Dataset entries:

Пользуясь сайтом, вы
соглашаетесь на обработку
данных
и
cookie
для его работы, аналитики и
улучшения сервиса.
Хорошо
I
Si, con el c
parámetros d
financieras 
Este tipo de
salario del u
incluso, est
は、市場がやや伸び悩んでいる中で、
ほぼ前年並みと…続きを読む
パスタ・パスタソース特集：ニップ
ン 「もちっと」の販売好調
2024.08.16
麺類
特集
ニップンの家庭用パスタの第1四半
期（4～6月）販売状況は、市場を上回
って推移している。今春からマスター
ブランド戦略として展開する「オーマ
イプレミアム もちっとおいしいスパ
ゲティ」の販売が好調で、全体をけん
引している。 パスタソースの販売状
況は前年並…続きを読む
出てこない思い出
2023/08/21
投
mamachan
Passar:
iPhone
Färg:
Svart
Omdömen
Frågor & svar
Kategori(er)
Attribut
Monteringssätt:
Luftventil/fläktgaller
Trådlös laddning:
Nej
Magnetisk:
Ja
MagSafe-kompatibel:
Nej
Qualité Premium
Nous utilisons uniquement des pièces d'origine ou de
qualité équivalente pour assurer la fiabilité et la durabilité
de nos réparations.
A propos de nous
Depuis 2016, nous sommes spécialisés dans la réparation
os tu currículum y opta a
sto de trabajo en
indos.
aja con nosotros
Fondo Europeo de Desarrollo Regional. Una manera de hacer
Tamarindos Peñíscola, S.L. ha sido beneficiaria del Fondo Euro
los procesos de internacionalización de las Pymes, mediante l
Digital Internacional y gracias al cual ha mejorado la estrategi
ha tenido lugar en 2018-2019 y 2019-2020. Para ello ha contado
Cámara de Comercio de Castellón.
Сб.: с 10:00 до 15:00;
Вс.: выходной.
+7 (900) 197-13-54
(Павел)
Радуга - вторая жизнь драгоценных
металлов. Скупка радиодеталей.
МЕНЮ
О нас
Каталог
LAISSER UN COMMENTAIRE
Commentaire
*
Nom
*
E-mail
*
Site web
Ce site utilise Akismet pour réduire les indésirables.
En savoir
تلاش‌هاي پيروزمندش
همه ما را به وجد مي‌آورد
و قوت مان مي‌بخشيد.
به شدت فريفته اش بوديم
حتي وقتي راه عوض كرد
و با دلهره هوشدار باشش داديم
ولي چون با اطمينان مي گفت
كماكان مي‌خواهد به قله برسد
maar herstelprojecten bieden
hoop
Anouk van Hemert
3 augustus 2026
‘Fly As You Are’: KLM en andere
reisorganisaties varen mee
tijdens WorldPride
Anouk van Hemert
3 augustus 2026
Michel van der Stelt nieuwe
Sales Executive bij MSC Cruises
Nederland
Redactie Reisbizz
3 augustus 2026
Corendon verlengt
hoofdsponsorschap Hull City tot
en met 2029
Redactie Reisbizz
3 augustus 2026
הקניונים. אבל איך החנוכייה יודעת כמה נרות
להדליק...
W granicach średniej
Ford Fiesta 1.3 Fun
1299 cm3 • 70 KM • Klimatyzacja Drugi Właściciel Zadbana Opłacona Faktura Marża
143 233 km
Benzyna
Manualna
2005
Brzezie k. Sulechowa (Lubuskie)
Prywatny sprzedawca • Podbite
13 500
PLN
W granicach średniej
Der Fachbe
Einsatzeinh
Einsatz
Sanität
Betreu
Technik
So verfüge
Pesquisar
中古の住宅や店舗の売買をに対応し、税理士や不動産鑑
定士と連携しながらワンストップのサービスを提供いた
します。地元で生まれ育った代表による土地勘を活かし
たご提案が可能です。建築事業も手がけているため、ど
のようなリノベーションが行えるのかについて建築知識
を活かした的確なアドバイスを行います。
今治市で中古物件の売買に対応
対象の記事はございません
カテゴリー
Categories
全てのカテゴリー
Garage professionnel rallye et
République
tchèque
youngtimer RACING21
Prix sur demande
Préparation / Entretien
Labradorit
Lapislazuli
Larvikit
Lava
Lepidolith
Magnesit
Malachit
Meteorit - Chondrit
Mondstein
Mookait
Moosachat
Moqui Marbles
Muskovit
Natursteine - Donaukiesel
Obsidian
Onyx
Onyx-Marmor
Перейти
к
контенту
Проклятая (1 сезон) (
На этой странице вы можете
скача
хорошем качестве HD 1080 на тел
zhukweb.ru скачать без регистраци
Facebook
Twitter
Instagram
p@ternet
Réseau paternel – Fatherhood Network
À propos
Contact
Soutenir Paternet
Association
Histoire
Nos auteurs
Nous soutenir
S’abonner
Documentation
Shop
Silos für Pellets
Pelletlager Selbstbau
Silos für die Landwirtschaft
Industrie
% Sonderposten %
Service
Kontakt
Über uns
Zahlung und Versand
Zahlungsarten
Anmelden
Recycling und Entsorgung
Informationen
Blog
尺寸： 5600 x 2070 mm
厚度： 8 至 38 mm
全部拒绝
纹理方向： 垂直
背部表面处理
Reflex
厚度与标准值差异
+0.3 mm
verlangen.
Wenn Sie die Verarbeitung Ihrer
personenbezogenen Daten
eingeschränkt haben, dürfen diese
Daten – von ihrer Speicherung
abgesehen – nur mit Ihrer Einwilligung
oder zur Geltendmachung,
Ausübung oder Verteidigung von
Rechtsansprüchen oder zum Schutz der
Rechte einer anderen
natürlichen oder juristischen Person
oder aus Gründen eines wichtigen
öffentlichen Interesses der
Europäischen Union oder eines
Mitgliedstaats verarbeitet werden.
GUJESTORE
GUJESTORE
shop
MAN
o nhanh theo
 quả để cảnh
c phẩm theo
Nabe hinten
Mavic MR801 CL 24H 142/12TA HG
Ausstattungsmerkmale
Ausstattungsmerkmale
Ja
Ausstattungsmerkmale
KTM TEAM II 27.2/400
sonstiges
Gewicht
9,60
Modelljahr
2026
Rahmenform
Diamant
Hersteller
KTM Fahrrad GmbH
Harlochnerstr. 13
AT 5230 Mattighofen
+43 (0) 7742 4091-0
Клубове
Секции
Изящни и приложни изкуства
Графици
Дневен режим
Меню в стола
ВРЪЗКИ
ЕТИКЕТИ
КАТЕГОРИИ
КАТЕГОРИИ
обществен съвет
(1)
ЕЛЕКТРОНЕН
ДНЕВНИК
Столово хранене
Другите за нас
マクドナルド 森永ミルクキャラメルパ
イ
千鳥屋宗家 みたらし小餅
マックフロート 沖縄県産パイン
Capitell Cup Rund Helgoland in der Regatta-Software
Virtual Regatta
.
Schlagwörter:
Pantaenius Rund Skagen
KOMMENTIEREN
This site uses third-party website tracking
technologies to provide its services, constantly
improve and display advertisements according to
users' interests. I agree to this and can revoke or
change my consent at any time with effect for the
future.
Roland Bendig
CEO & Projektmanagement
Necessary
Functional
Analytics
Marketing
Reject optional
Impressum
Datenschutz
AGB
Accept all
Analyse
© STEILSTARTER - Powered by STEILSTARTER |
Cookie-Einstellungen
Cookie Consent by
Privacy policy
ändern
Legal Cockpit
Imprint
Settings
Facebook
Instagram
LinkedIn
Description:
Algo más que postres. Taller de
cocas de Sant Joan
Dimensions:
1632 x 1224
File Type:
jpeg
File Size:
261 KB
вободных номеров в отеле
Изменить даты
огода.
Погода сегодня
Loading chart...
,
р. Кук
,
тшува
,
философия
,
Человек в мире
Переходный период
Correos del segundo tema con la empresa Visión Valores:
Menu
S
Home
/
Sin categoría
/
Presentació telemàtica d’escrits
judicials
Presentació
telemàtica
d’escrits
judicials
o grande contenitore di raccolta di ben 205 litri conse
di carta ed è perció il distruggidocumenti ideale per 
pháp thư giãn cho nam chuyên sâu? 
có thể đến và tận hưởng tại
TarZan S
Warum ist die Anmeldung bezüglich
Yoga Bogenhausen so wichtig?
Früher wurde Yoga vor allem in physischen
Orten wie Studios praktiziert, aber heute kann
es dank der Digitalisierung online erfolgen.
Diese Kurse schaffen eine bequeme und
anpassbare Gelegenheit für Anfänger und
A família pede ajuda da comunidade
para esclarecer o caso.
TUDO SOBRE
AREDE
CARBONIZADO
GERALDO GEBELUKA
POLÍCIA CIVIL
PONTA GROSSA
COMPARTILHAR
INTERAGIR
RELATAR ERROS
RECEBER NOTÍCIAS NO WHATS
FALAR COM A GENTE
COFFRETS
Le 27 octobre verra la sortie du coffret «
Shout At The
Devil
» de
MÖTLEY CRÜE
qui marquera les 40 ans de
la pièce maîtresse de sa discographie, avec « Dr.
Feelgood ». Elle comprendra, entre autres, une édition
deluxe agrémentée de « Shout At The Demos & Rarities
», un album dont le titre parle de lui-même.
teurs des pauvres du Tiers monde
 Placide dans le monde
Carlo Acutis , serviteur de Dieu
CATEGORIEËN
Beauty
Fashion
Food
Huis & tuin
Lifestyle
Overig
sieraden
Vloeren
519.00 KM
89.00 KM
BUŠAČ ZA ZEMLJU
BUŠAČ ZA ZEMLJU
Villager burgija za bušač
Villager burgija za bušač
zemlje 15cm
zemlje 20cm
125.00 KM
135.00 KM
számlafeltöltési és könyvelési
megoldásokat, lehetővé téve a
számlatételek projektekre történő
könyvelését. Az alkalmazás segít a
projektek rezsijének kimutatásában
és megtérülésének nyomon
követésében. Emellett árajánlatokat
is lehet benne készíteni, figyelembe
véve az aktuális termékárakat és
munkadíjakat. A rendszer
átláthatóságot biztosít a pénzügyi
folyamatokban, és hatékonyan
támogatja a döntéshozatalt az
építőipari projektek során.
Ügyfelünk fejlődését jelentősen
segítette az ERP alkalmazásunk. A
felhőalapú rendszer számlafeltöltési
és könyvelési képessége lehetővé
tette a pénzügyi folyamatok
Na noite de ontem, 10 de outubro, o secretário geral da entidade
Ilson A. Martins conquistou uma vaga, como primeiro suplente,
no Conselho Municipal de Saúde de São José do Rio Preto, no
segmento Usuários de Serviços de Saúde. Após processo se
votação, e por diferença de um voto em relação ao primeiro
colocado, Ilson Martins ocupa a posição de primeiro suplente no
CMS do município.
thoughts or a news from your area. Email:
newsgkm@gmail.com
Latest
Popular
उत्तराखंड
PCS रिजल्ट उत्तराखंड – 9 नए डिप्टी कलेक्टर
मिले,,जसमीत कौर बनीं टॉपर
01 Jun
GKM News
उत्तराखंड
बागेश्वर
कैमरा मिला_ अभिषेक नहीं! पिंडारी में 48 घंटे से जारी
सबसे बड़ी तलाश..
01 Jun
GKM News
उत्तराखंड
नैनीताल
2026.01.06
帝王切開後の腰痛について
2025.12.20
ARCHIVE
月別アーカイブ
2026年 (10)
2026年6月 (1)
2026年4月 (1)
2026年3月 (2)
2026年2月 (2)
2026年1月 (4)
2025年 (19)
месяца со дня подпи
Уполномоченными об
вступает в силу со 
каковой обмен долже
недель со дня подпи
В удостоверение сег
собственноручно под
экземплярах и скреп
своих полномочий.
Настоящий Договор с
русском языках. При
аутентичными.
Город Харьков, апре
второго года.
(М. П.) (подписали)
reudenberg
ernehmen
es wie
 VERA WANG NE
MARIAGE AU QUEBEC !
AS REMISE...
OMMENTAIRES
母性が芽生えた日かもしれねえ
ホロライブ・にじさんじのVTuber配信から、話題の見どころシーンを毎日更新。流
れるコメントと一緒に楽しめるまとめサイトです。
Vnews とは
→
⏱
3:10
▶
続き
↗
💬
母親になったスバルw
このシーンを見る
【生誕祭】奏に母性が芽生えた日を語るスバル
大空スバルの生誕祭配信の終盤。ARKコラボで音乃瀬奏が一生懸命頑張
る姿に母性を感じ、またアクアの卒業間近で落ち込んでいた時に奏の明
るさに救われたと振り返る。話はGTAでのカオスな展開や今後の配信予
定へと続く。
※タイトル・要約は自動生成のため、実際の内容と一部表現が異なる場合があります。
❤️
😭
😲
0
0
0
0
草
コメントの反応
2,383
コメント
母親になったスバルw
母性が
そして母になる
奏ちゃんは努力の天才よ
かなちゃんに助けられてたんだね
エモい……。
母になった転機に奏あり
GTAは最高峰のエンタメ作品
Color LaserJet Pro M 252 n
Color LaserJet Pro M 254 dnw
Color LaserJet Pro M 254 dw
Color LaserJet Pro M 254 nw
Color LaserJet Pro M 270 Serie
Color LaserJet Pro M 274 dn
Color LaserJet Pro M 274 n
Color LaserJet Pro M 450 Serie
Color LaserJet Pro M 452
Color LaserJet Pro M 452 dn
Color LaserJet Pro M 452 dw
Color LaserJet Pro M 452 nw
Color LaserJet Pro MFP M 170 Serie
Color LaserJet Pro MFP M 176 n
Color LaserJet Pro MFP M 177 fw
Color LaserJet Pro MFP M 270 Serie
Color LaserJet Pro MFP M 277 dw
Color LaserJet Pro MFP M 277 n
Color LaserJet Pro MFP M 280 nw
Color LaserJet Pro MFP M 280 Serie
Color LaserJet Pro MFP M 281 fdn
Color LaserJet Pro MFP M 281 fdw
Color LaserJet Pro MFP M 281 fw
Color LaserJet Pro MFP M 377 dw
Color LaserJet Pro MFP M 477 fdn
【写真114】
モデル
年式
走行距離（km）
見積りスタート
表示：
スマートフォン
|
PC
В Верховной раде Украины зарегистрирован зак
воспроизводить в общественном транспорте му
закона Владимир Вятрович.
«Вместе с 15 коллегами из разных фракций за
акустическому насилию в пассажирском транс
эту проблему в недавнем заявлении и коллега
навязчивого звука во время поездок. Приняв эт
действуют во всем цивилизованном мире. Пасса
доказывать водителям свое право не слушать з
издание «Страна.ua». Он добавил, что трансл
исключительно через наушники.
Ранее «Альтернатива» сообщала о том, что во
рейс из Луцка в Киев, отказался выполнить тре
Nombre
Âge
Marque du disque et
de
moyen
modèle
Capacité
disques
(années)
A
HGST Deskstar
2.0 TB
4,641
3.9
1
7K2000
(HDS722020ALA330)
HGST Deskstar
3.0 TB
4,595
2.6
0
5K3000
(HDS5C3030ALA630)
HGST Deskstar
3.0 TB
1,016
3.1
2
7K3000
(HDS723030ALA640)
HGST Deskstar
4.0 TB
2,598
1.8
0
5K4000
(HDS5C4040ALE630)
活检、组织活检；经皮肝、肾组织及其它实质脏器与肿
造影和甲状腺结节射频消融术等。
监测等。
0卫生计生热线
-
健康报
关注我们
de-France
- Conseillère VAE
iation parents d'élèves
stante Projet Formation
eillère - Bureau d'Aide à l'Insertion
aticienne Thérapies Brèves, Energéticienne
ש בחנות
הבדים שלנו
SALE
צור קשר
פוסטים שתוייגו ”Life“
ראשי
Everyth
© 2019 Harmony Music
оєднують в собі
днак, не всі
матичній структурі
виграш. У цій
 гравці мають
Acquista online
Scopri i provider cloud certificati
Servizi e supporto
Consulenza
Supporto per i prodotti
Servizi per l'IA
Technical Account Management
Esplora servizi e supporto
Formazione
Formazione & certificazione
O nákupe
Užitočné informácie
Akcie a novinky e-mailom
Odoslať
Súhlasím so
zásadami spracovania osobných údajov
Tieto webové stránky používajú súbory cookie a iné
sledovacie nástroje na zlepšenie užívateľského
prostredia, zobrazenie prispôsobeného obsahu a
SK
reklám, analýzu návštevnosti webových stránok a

# Exercise goal
Can you update the items from the start through the line containing "qualité équivalente pour" by replacing "Svart" with "Vit" and leaving everything else unchanged?

# Answer to this exercise
Пользуясь сайтом, вы
соглашаетесь на обработку
данных
и
cookie
для его работы, аналитики и
улучшения сервиса.
Хорошо
I
Si, con el c
parámetros d
financieras 
Este tipo de
salario del u
incluso, est
は、市場がやや伸び悩んでいる中で、
ほぼ前年並みと…続きを読む
パスタ・パスタソース特集：ニップ
ン 「もちっと」の販売好調
2024.08.16
麺類
特集
ニップンの家庭用パスタの第1四半
期（4～6月）販売状況は、市場を上回
って推移している。今春からマスター
ブランド戦略として展開する「オーマ
イプレミアム もちっとおいしいスパ
ゲティ」の販売が好調で、全体をけん
引している。 パスタソースの販売状
況は前年並…続きを読む
出てこない思い出
2023/08/21
投
mamachan
Passar:
iPhone
Färg:
Vit
Omdömen
Frågor & svar
Kategori(er)
Attribut
Monteringssätt:
Luftventil/fläktgaller
Trådlös laddning:
Nej
Magnetisk:
Ja
MagSafe-kompatibel:
Nej
Qualité Premium
Nous utilisons uniquement des pièces d'origine ou de
qualité équivalente pour assurer la fiabilité et la durabilité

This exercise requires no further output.